As per our PM about the scraper bar, UHMW is stronger than steel and has about 10-15x the wear resistance. I bolted the 2" strip behind the old scraper bar that as ground down in the center to 1" or less. I'll post photos of it when I get home in a few days.



> I was going to use zinc plated steel #6 1/2" phillips pan head machine screws that I would paint. I have to check out the price of stainless steel same, with oval torque nuts or nylon lock nuts. I felt if I use 1/2" I would have enough to go through and the lock nut to grip without having to grease or paint the end.
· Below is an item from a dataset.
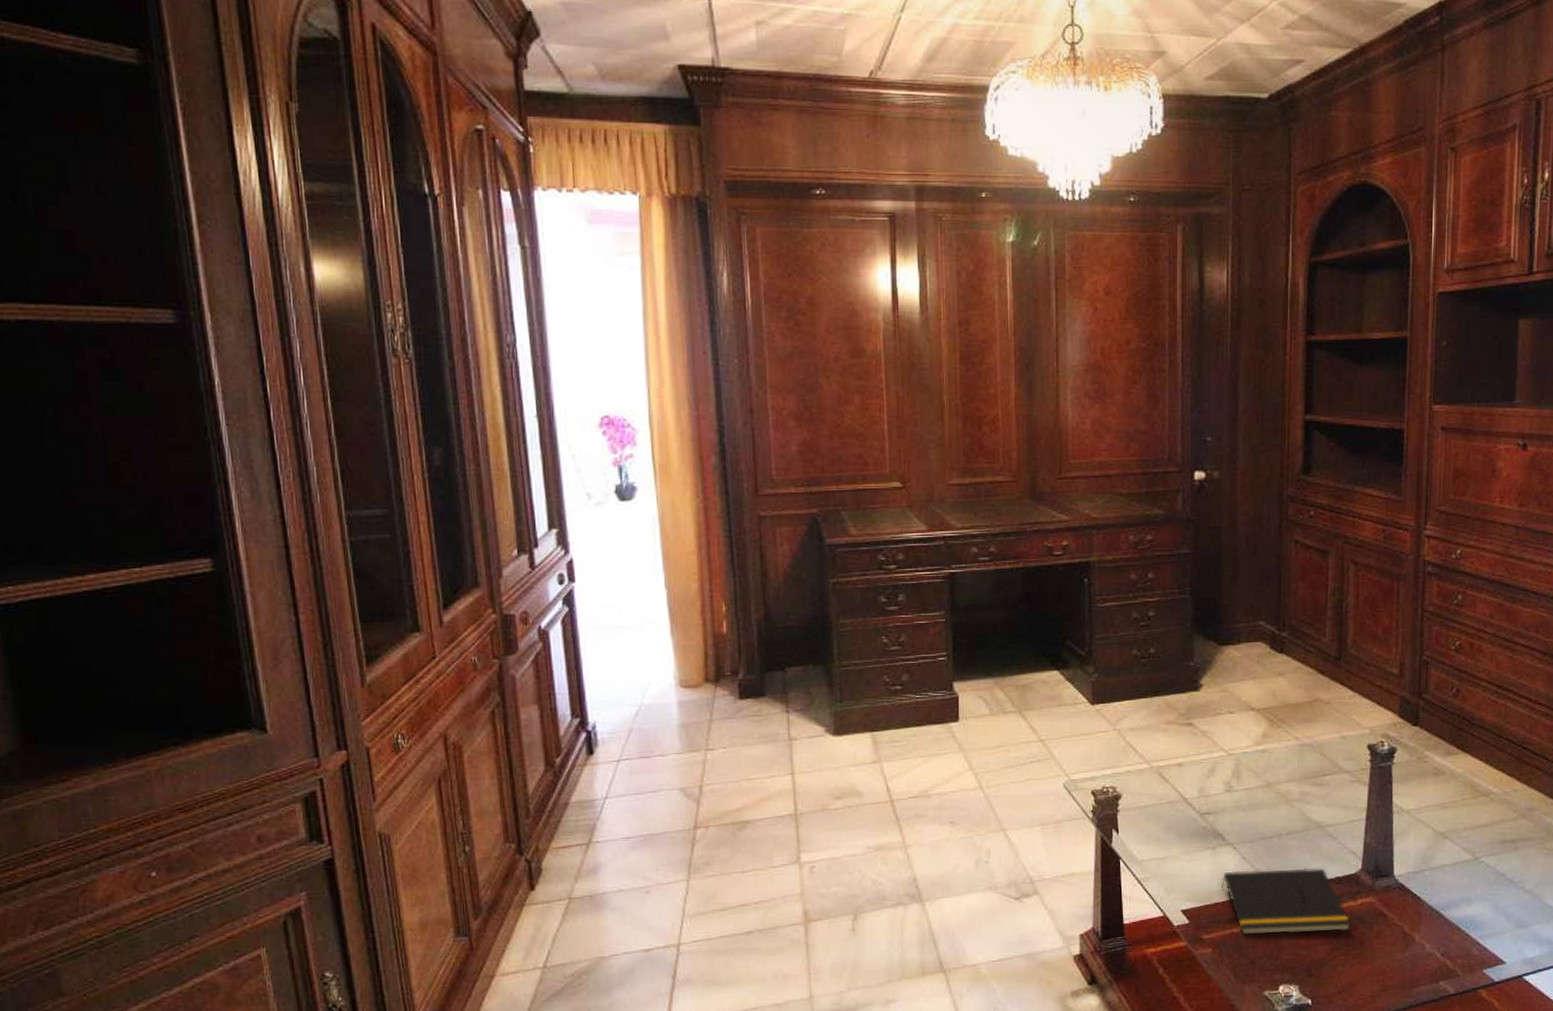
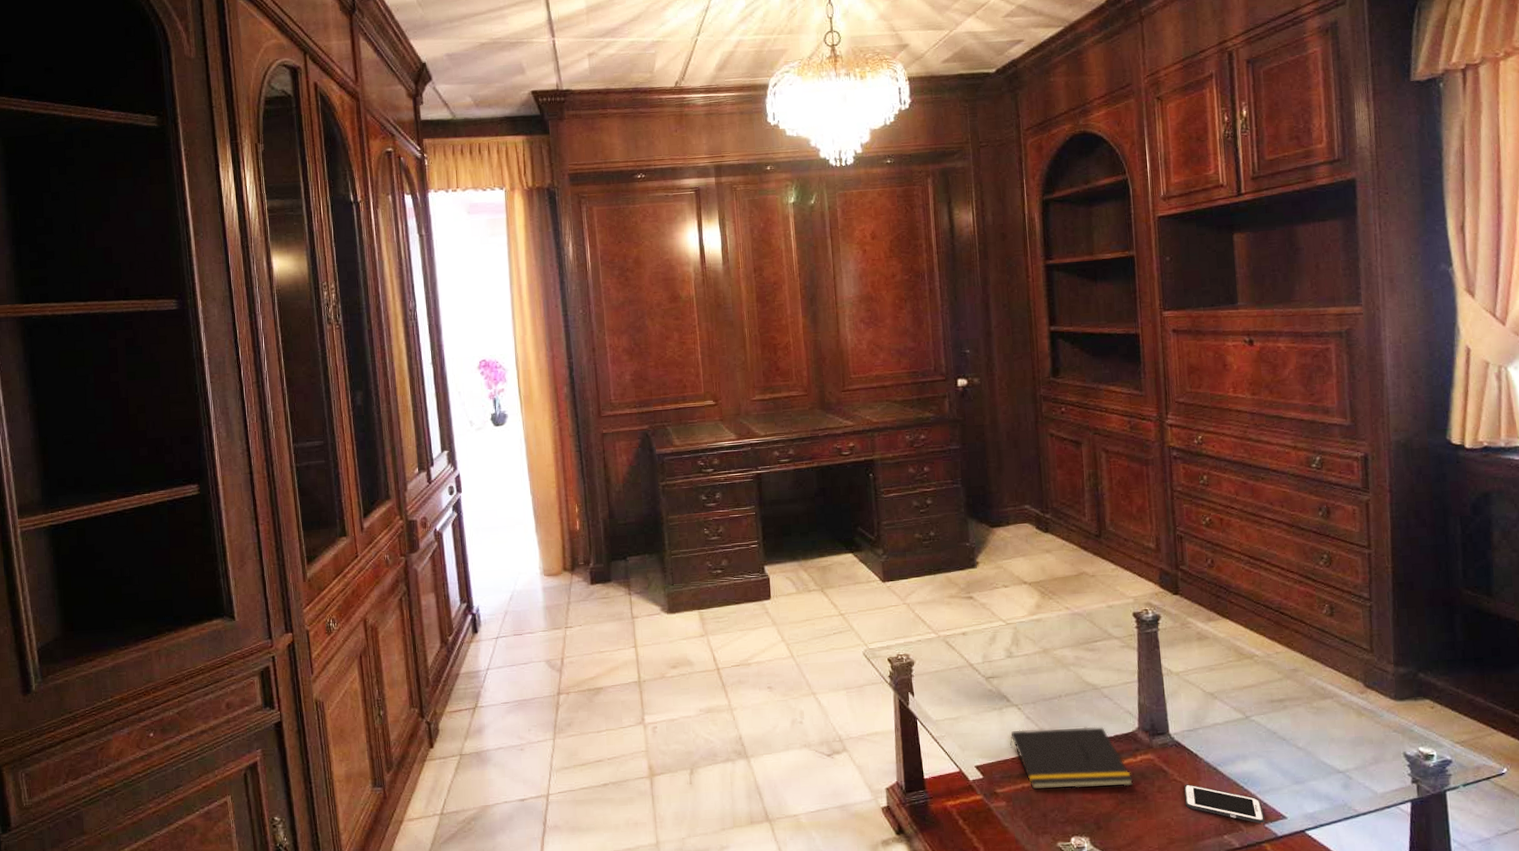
cell phone: none [1403,929,1484,969] -> present [1183,784,1265,824]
Would 1/2" work? or would I need to buy 3/4"? I can easily use some #6 I have around and see what I need by mocking it up.


I can't recall what size stainless hex bolts I used, probably #4's, they were pretty small. I'd have to measure the length of them also. You have to take into account the thickness of the locknut, the washer, plastic sheet, any gap that may exist between the plastic and chute plus the thickness of the chute and outside washer. 6 bolts, 6 locknuts and 12 washers, all stainless, may have cost a total of $5 buying in pre-packaged quantities. Anything else you put there will eventually rust so it comes down to do you care what it looks like or do you only want to buy once and have it look good forever. 



> Why make a template if I am going to form it? Can't I start with the end against the edge, heat it, form it, and as I'm pushing it in, drill the holes and fasten that part, continue heating it and forming, again fasten the other side, then whatever is sticking out cut that piece off.


That works also but you'll have a lot of weird angles to account for and need cutting prior, primarily the curve at the bottom of the chute. Take a large sheet of paper or cut open cereal box and try lining your chute first, you'll quickly see how difficult it will be to get a perfect fit in all areas, it's tricky. A 1/16" UHMW sheet isn't going to just mold in shape and stay there from just heat forming, it's going to fight back due to the long molecular strands. I'll see if I still have the template for my Yamaha to give you an idea of what mine looked like prior to cutting the plastic sheet.



> I appreciate your input as it reduces the amount of mistakes I make, I'll get a better job, and hopefully a job I will only have to do once if it's done right, until it wears away.


I highly doubt it will ever wear away, it will probably outlast your machine.

Keep us posted on your progress.


----------